Similar to how the library gathers execution traces from components during benchmark runs, we now have a parallel system for gathering configuration information. This enables better reproducibility and analysis by capturing all configuration parameters used during benchmark execution.

Key Components

1. ConfigurableMixin (maseval/core/config.py)
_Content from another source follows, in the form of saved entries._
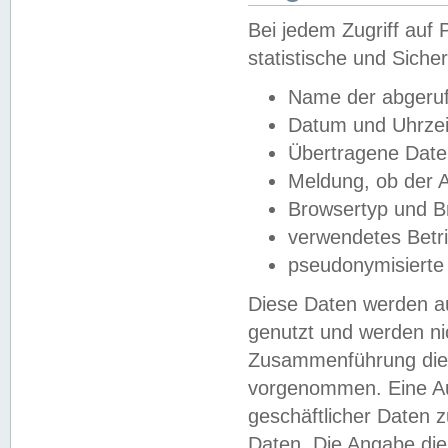
Bei jedem Zugriff au
statistische und Sich
Name der abgeruf
Datum und Uhrzei
Übertragene Dat
Meldung, ob der A
Browsertyp und B
verwendetes Betr
pseudonymisierte
Diese Daten werden au
genutzt und werden ni
Zusammenführung dies
vorgenommen. Eine Au
geschäftlicher Daten
Daten. Die Angabe die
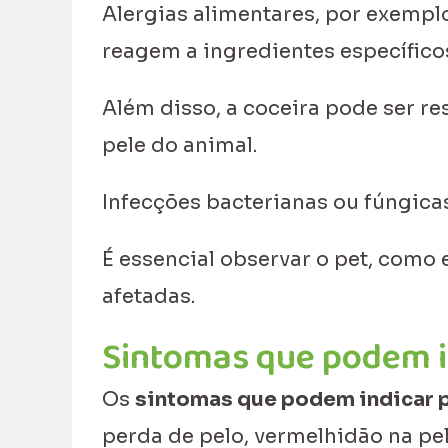
Alergias alimentares, por exempl
reagem a ingredientes específico
Além disso, a coceira pode ser re
pele do animal.
Infecções bacterianas ou fúngica
É essencial observar o pet, como 
afetadas.
Sintomas que podem i
Os
sintomas que podem indicar 
perda de pelo, vermelhidão na pe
A new mixin class that provides configuration gathering capability to any component. Similar to TraceableMixin, it provides:

  • A base gather_config() method that returns basic metadata (component type, timestamp)
  • Can be extended by subclasses to include component-specific configuration
  • Returns JSON-serializable dictionaries

Example usage:

class MyCustomTool(ConfigurableMixin):
    def __init__(self, temperature: float = 0.7, max_retries: int = 3):
        self.temperature = temperature
        self.max_retries = max_retries

    def gather_config(self) -> Dict[str, Any]:
        return {
            **super().gather_config(),
            "temperature": self.temperature,
            "max_retries": self.max_retries,
            "version": "1.0.0"
        }

2. Benchmark Integration

The Benchmark class now includes:

New Attributes

  • _config_registry: Registry for configurable components (cleared after each task repetition)
  • _config_component_id_map: Maps component IDs to registry keys
  • benchmark_configs: Persistent list storing configs across all task repetitions

Updated Methods

register(category, name, component) - Enhanced to handle both traces and configs

  • Now automatically registers components for BOTH trace and configuration collection
  • If a component inherits from ConfigurableMixin, it's registered for config collection too
  • Single method call handles all registration needs
  • No need for separate registration methods

collect_all_configs() - New method for configuration collection

  • Collects configuration from all registered components
  • Called automatically after each task repetition
  • Returns structured dictionary with categories:
  • metadata: Collection timestamp and thread info
  • agents: Dict mapping agent names to their config
  • models: Dict mapping model names to their config
  • tools: Dict mapping tool names to their config
  • simulators: Dict mapping simulator names to their config
  • callbacks: Dict mapping callback names to their config
  • environment: Direct config from environment (not nested)
  • user: Direct config from user simulator (not nested)
  • other: Dict for any other registered components

Updated Run Loop

The benchmark run loop now:

  1. Collects execution traces (existing)
  2. Collects execution configs (new)
  3. Stores both in persistent lists
  4. Adds config to each result dictionary

Result structure:

result = {
    "task_id": str(task.id),
    "output": agents_output,
    "eval": eval_results,
    "config": execution_configs  # NEW
}

3. Core Component Updates

All core components now inherit from both TraceableMixin and ConfigurableMixin:

  • AgentAdapter: Includes agent name, type, and callbacks config
  • ModelAdapter: Includes model_id config (subclasses can add parameters)
  • Environment: Includes tool count and tool configs
  • User: Basic config (subclasses can extend)
  • LLMSimulator: Includes model_id, max_try, and template presence
  • BenchmarkCallback: Basic config (subclasses can extend)
  • EnvironmentCallback: Basic config (subclasses can extend)
  • AgentCallback: Basic config (subclasses can extend)
  • UserCallback: Basic config (subclasses can extend)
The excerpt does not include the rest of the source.